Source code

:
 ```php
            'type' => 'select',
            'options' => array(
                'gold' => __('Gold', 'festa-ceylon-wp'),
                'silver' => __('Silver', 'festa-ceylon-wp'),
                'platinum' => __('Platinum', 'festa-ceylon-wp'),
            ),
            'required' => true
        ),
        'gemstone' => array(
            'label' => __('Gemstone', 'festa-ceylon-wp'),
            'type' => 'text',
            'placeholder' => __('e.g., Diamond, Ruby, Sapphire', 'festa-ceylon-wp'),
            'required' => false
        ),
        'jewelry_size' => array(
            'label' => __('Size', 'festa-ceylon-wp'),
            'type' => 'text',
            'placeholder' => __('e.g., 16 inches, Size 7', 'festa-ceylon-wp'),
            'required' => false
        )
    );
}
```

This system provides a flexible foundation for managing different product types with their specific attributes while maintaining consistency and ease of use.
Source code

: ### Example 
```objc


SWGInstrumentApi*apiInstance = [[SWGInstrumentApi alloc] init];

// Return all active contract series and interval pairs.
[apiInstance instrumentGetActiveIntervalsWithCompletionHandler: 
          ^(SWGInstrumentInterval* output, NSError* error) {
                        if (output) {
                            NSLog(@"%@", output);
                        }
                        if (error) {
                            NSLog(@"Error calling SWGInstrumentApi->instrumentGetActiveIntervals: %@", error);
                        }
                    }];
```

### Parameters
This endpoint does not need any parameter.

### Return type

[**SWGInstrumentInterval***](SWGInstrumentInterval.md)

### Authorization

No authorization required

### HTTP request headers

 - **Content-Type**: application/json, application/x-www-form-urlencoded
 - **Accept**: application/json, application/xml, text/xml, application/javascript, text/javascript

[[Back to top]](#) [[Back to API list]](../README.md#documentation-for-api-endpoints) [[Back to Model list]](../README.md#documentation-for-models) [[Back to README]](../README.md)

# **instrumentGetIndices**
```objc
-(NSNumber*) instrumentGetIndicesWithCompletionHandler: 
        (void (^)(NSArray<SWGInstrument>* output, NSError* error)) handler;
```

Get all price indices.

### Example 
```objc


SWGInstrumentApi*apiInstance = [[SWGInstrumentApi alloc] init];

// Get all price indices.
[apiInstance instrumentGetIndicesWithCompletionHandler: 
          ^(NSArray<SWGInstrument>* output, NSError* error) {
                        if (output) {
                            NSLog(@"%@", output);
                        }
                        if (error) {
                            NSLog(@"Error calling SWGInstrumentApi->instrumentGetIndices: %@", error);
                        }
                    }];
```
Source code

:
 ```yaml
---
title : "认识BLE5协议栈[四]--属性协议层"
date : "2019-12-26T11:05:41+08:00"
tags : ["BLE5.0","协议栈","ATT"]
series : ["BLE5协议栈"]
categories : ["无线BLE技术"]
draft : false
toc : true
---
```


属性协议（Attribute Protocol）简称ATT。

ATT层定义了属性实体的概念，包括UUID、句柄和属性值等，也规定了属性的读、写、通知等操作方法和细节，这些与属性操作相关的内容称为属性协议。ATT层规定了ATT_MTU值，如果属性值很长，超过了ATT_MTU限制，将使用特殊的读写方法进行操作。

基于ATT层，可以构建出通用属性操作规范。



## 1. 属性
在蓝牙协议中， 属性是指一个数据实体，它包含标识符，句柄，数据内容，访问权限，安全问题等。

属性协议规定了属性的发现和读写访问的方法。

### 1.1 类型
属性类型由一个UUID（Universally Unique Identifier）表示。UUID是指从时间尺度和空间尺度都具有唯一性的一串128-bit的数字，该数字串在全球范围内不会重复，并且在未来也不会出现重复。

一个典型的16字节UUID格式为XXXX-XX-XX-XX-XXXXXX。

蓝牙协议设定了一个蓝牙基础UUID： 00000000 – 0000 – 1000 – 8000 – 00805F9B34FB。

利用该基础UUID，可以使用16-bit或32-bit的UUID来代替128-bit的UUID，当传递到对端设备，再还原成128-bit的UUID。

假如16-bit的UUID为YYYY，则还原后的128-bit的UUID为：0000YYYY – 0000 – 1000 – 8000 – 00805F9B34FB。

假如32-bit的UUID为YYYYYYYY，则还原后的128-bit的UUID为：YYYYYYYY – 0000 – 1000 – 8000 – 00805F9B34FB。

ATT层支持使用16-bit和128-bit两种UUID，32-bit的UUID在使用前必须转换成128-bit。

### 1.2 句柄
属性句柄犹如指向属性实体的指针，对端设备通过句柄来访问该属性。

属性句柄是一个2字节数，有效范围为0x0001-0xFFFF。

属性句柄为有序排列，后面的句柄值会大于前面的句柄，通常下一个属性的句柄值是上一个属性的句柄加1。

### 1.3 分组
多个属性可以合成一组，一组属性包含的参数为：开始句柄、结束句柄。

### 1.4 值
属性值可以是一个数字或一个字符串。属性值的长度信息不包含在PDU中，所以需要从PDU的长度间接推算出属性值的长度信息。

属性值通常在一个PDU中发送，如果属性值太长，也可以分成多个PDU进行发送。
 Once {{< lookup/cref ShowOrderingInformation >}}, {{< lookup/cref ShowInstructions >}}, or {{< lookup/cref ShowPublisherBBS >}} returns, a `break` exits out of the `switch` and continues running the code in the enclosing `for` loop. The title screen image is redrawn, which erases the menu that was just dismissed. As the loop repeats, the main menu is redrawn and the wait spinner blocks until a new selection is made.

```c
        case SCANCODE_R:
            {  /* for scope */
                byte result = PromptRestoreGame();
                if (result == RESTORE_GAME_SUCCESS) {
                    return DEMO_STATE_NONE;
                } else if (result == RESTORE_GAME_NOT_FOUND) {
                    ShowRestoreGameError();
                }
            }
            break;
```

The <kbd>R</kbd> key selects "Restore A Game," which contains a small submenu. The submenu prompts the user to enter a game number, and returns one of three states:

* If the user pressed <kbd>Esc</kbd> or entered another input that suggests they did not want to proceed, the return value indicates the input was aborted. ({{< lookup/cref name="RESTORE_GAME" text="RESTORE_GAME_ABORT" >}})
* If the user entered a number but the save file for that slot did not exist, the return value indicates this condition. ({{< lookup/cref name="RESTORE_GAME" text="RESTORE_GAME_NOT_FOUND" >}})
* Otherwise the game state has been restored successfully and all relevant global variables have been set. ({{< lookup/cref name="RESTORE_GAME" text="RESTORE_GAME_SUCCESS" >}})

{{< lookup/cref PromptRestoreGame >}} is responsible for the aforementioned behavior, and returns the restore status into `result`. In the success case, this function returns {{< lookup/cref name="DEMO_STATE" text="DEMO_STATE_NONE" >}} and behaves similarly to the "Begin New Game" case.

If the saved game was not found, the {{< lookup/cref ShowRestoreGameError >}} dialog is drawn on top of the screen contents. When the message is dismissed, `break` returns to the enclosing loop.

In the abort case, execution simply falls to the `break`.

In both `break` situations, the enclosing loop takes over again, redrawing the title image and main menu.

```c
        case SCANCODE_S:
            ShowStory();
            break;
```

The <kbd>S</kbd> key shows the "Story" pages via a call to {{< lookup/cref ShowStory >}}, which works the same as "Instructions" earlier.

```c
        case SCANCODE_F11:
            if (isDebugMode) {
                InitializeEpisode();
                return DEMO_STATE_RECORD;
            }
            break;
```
++++++++++
*How to complete this task*. Count the lines in the listing where the string "dismissed" appears. Answer with the number only.

*Written solution*. 2